Yes, I’m writing this article – hammering home my stance on same-sex marriage, and showcasing the undeniable positive benefits that marriage equality will allow for not only the Australian social and mental health landscapes, but also to the economy and business.
Wedding expenditure in Australia is set to increase by a whopping $500m, with each wedding costing $51,000 on average. When marriage equality laws were passed in Massachusetts, the economy saw an increase in $111m over five years – in the state alone.
Local weddings mean local business revenue. Australian same-sex couples will reinvest funds into the Australian economy (rather than spending overseas), and foreign same-sex couples marrying and honeymooning in Australia will further boost this. For example, since New Zealand legalised same-sex marriage, 6,000 couples travelled to NZ for the sole purpose of either marrying or honeymooning.
As Australia is marketed as a tolerant, increasingly more progressive country, we should expect to see increased travel to our country, with growth beginning in the tourism industry spreading across the economy. Similarly, we are setting ourselves up to be a top attractor for talent.

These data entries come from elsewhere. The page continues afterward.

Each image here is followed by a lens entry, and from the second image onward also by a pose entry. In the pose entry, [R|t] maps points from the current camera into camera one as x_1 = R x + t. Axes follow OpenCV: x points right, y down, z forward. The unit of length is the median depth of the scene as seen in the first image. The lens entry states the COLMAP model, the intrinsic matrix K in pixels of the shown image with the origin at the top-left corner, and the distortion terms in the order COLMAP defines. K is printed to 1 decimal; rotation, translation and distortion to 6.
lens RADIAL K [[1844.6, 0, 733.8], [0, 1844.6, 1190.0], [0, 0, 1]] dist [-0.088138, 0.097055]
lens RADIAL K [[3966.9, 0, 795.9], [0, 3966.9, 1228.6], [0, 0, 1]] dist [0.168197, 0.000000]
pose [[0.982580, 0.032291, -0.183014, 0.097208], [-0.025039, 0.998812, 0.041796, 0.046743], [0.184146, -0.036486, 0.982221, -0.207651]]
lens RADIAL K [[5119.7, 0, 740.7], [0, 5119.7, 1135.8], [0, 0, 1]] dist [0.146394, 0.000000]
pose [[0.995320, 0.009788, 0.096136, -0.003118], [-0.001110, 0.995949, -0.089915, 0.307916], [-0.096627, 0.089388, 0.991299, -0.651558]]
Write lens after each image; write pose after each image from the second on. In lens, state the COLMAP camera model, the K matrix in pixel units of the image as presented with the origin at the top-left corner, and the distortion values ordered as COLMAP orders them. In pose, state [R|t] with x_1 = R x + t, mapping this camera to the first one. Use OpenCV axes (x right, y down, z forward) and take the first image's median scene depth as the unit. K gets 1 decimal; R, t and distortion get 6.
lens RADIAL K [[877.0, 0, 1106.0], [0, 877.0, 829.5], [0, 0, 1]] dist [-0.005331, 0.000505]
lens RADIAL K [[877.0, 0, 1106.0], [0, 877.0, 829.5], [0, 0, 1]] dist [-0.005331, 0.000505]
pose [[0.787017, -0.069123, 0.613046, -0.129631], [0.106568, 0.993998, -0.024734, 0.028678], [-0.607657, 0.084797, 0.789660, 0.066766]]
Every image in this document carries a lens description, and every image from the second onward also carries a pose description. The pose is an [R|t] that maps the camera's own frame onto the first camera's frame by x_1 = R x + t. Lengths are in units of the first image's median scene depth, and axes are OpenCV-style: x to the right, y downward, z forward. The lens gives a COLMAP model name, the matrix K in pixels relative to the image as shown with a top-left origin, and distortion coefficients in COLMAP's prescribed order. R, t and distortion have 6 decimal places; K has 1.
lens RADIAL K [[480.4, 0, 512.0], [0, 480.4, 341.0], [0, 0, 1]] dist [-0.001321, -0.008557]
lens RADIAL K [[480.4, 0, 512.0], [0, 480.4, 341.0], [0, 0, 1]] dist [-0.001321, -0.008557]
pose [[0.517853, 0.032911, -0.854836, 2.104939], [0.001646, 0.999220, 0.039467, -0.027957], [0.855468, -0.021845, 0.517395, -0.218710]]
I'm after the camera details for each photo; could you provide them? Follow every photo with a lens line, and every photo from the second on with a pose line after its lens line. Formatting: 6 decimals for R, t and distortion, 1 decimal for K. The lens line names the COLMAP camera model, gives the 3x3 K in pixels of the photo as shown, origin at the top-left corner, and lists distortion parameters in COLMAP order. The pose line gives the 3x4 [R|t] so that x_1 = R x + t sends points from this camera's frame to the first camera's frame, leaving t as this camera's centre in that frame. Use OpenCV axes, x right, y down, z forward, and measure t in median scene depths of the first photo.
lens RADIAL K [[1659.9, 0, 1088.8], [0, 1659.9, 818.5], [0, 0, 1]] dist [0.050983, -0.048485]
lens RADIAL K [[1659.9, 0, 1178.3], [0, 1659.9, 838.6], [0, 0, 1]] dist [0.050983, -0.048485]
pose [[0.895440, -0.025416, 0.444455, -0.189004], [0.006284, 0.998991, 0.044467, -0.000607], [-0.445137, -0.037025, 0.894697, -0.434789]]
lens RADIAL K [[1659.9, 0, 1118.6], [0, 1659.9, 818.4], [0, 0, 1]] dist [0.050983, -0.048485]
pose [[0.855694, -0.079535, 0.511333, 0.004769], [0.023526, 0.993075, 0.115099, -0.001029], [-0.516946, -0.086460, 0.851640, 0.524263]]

In terms of benefits to business, with discrimination against the LGBTQIA+ community a large inhibitor to labour productivity and labour potential, we will see increased productivity, higher talent attraction, a decreased chance of consumer backlash and a reduced risk of boycotts.
Furthermore, legislation which backs equality will improve both social and welfare outcomes, resulting in reduced social exclusion and lesser psychological distress for those in the LGBTQIA+ community, who are twice as likely to experience high to extreme levels of stress.
If you need more economic reasons to vote yes on marriage equality, the ANZ has listed five immediate economic benefits from marriage equality here. (And this article was written in 2015.) What else is there left to say? Vote yes.